THE BACK HORNの特徴はギター菅波栄純の歌詞でしょうか。彼らの歌詞は、生と死がテーマになっており、アルバム「ヘッドフォンチルドレン」に収録されている「コバルトブルー」は神風特攻隊をテーマにした曲です。メンバーで鹿児島にある記念館を訪れ、特攻前夜まで弾いていたピアノを目にし、そこから書かれたのがこの曲だそう。冒頭の歌詞「この夜が明ける頃 俺達は風になる」など特攻前夜の夜の歌詞を想像できます。ライブでも大人気の曲ですが、歌詞を知ると悲しくなり涙を誘われる曲です。彼らが戦争のせいで、国の為に命を捧げなくてはならなかったそんな辛い思いを私たちの世代にも繋ぎ二度としてはいけない感じさせる曲です。

音楽のかっこよさではなく、歌詞でもうったえかけてくる彼らのすごさ、彼らを知らない人はぜひ聞いてみてください。

おすすめしたいアルバムは前述の通り「ヘッドフォンチルドレン」。彼らの音楽を初めて聞く人はこのアルバムが一番おすすめです。このアルバムは名曲揃いで聴きごたえ抜群です。

 

ACIDMAN

ACIDMANがオルタナティブロックと呼ぶにふさわしい理由は、楽曲の幅です。
ACIDMANってどういうバンド?と聞かれると、困ってしまう。そのような唯一無二の特徴を持ったACIDMAMこそオルタナティブの要素を持っていると言えます。

その中でもおすすめなアルバムが、「second line」シリーズです。
このアルバムは、ACIDMANの過去の楽曲のアンプラグドにして再録したアルバムとなっています。単純に過去の楽曲をバラード調にリアレンジし、弾き語り風に編成した楽曲もあれば、そもそも楽曲の拍子を変えてしまった曲や、4ビートロックを16ビートのジャズにリアレンジした楽曲などもあります。レコーディングにはアップライトベースなども使用されており、数々のリアレンジアルバムの中では非常に非常に楽しむことができる内容となっています。

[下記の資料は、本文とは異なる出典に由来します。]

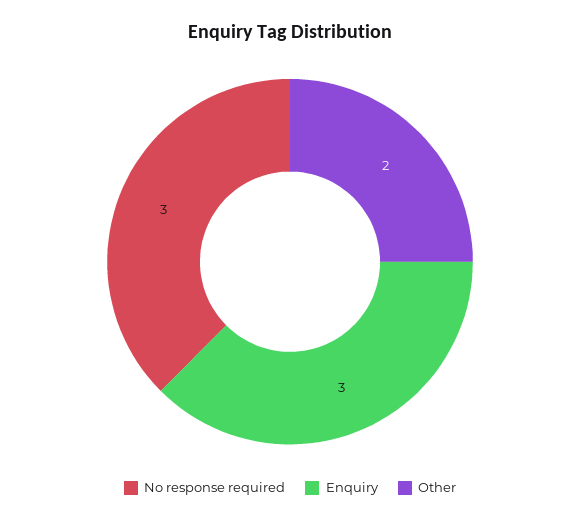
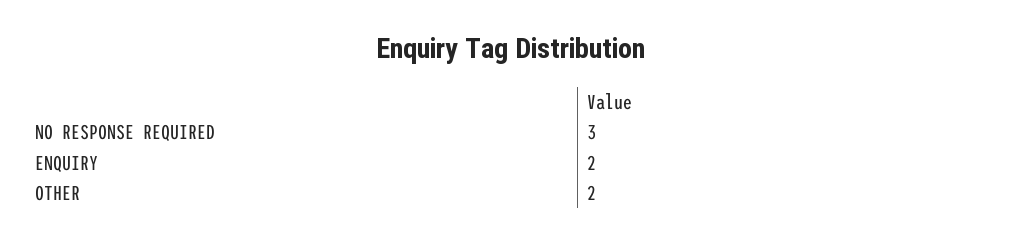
  {
    "No response required": 3,
-   "Enquiry": 3,
+   "Enquiry": 2,
    "Other": 2
  }

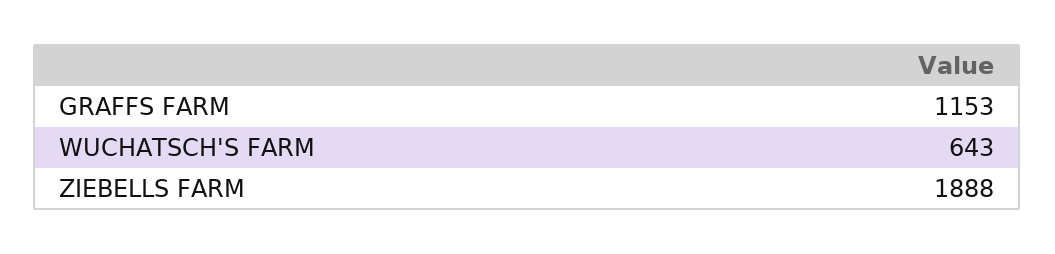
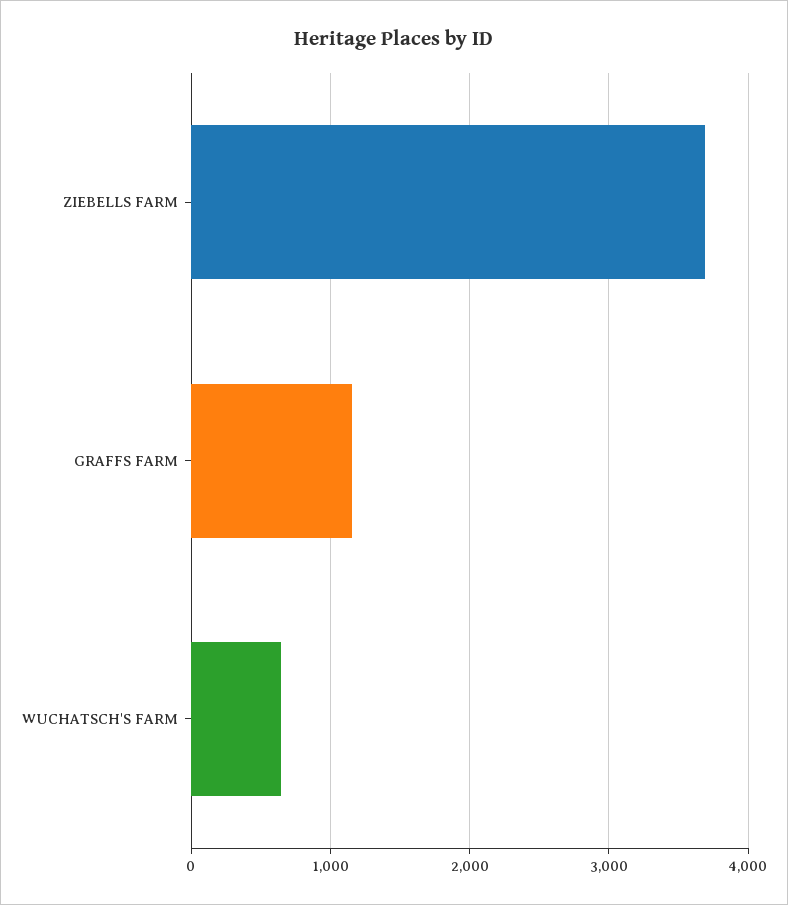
  {
    "GRAFFS FARM": 1153,
    "WUCHATSCH'S FARM": 643,
-   "ZIEBELLS FARM": 1888
+   "ZIEBELLS FARM": 3700
  }

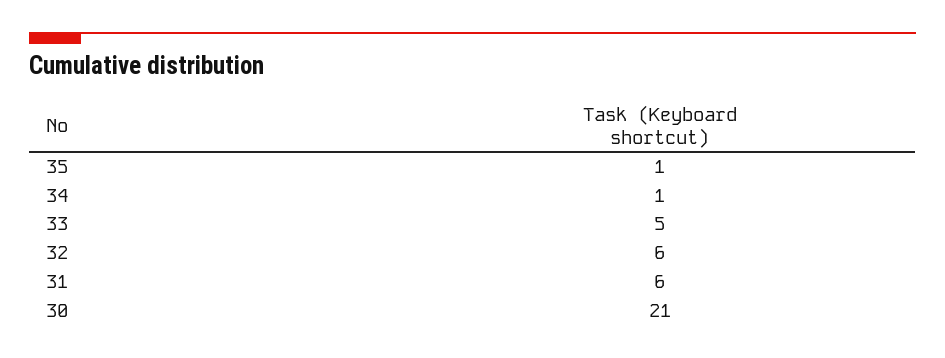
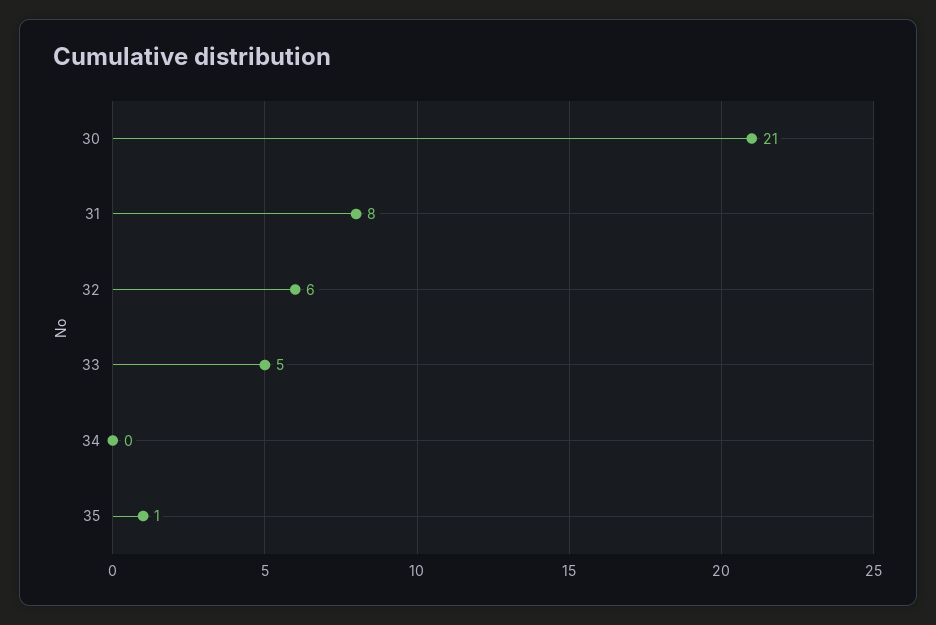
  {
    "35": 1,
-   "34": 1,
+   "34": 0,
    "33": 5,
    "32": 6,
-   "31": 6,
+   "31": 8,
    "30": 21
  }

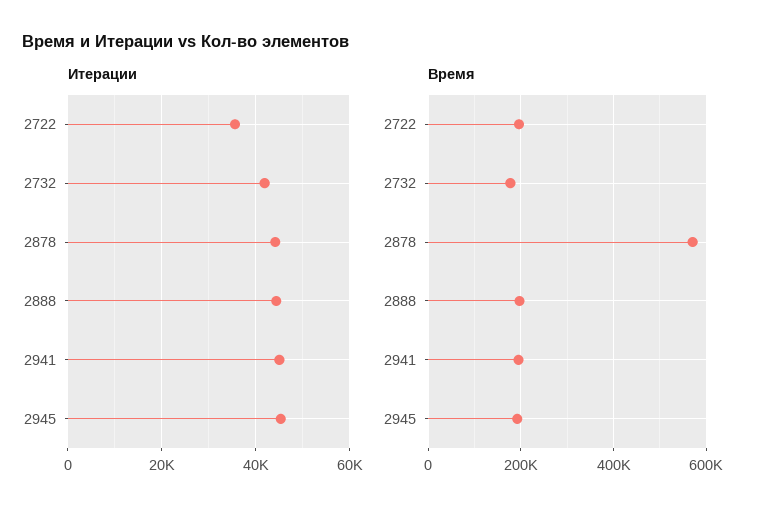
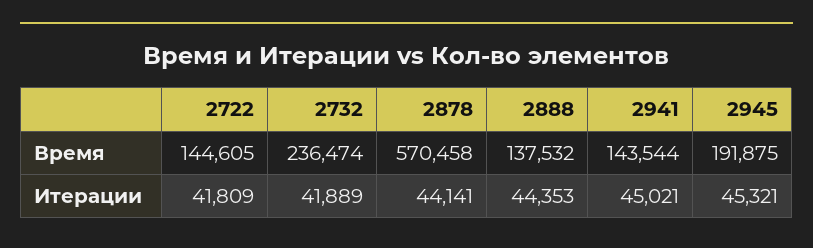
  {
    "Итерации": {
-     "2722": 36000,
+     "2722": 41809,
      "2732": 41889,
      "2878": 44141,
      "2888": 44353,
      "2941": 45021,
      "2945": 45321
    },
    "Время": {
-     "2722": 200000,
+     "2722": 144605,
-     "2732": 180000,
+     "2732": 236474,
      "2878": 570458,
-     "2888": 200000,
+     "2888": 137532,
-     "2941": 200000,
+     "2941": 143544,
      "2945": 191875
    }
  }

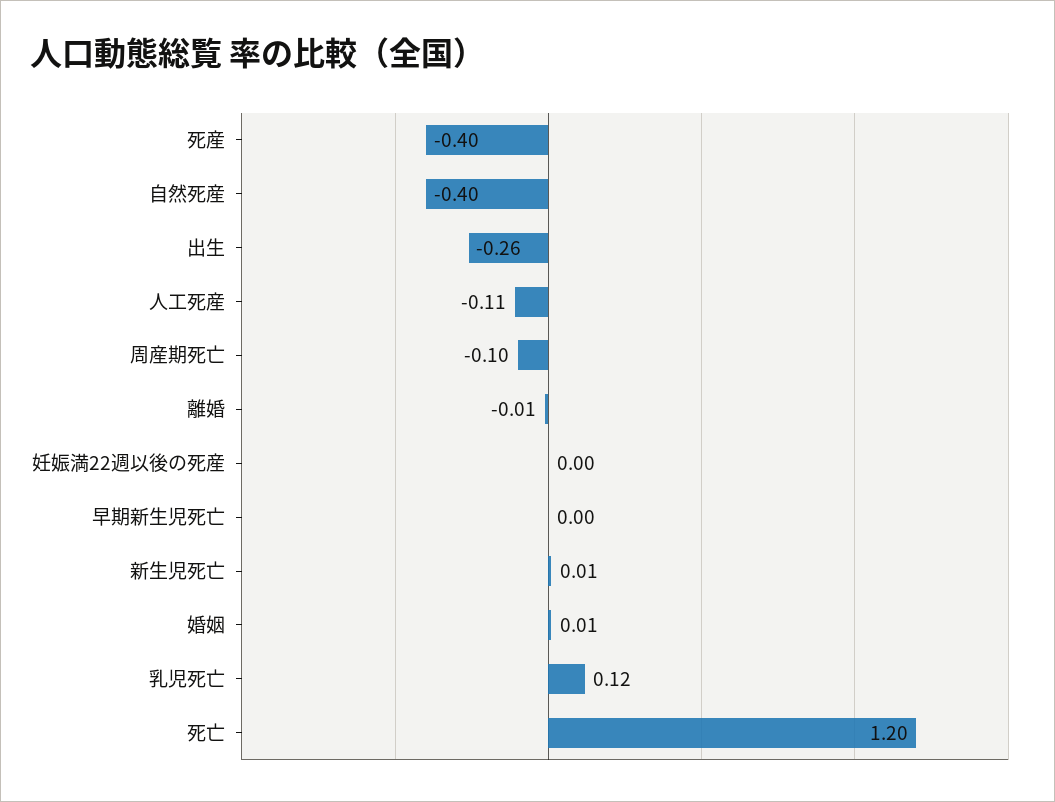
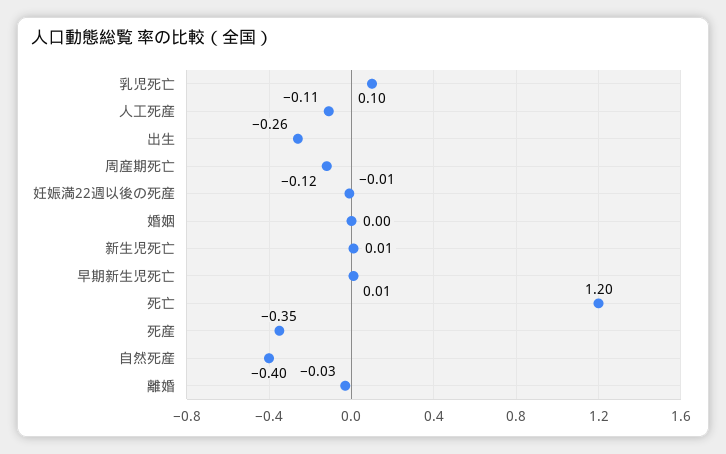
  {
-   "死産": -0.4,
+   "死産": -0.35,
    "自然死産": -0.4,
    "出生": -0.26,
    "人工死産": -0.11,
-   "周産期死亡": -0.1,
+   "周産期死亡": -0.12,
-   "離婚": -0.01,
+   "離婚": -0.03,
-   "妊娠満22週以後の死産": 0,
+   "妊娠満22週以後の死産": -0.01,
-   "早期新生児死亡": 0,
+   "早期新生児死亡": 0.01,
    "新生児死亡": 0.01,
-   "婚姻": 0.01,
+   "婚姻": 0,
-   "乳児死亡": 0.12,
+   "乳児死亡": 0.1,
    "死亡": 1.2
  }

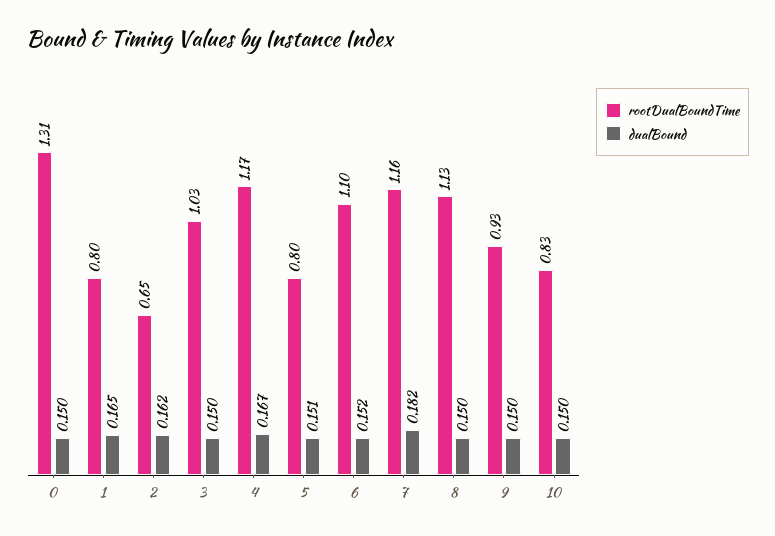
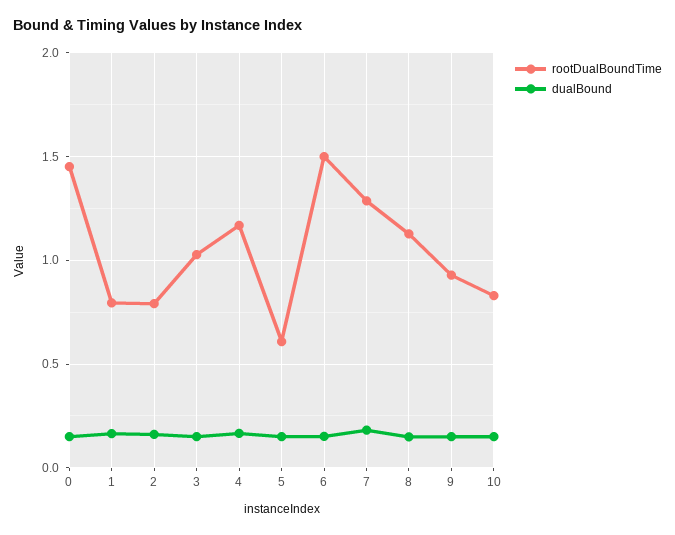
  {
    "rootDualBoundTime": {
-     "0": 1.31,
+     "0": 1.45,
      "1": 0.8,
-     "2": 0.65,
+     "2": 0.8,
      "3": 1.03,
      "4": 1.17,
-     "5": 0.8,
+     "5": 0.6,
-     "6": 1.1,
+     "6": 1.5,
-     "7": 1.16,
+     "7": 1.3,
      "8": 1.13,
      "9": 0.93,
      "10": 0.83
    },
    "dualBound": {
      "0": 0.15,
      "1": 0.165,
      "2": 0.162,
      "3": 0.15,
      "4": 0.167,
      "5": 0.151,
      "6": 0.152,
      "7": 0.182,
      "8": 0.15,
      "9": 0.15,
      "10": 0.15
    }
  }

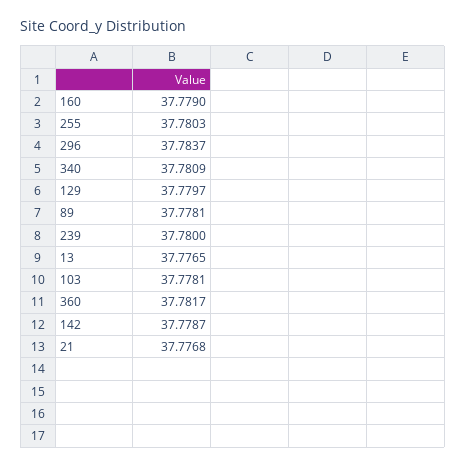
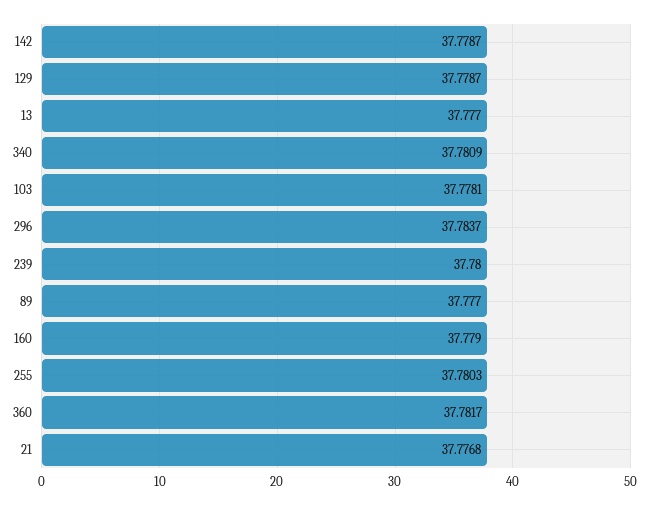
  {
    "160": 37.779,
    "255": 37.7803,
    "296": 37.7837,
    "340": 37.7809,
-   "129": 37.7797,
+   "129": 37.7787,
-   "89": 37.7781,
+   "89": 37.777,
    "239": 37.78,
-   "13": 37.7765,
+   "13": 37.777,
    "103": 37.7781,
    "360": 37.7817,
    "142": 37.7787,
    "21": 37.7768
  }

あらたなことに挑戦し続け、今やACIDMANというジャンルを築き上げたかれらこそ、日本最高峰のオルタナティブバンドです”

 

AJICO

AJICOをオススメする理由は、女性ヴォーカルのハスキーで透き通った高い声とバックミュージックの世界観。特に「波動」という曲はその神秘的なバックミュージックと三拍子のリズム、女性ヴォーカルの力強くもハスキーで透明感のある歌声が魅力的です。

そして今回オススメするアルバムは「AJICO SHOW」です。タイトルからして、「味コショウ」を彷彿とさせており非常にユニークなのですが、このアルバムの中にある「深緑」は、どことなく懐かしくも切ない世界観のバックミュージックが魅力的です。エレキギターのサウンド、途中で入るノイズ、女性ヴォーカルのハスキーボイスが、この曲をよりノスタルジックに感じさせてくれます。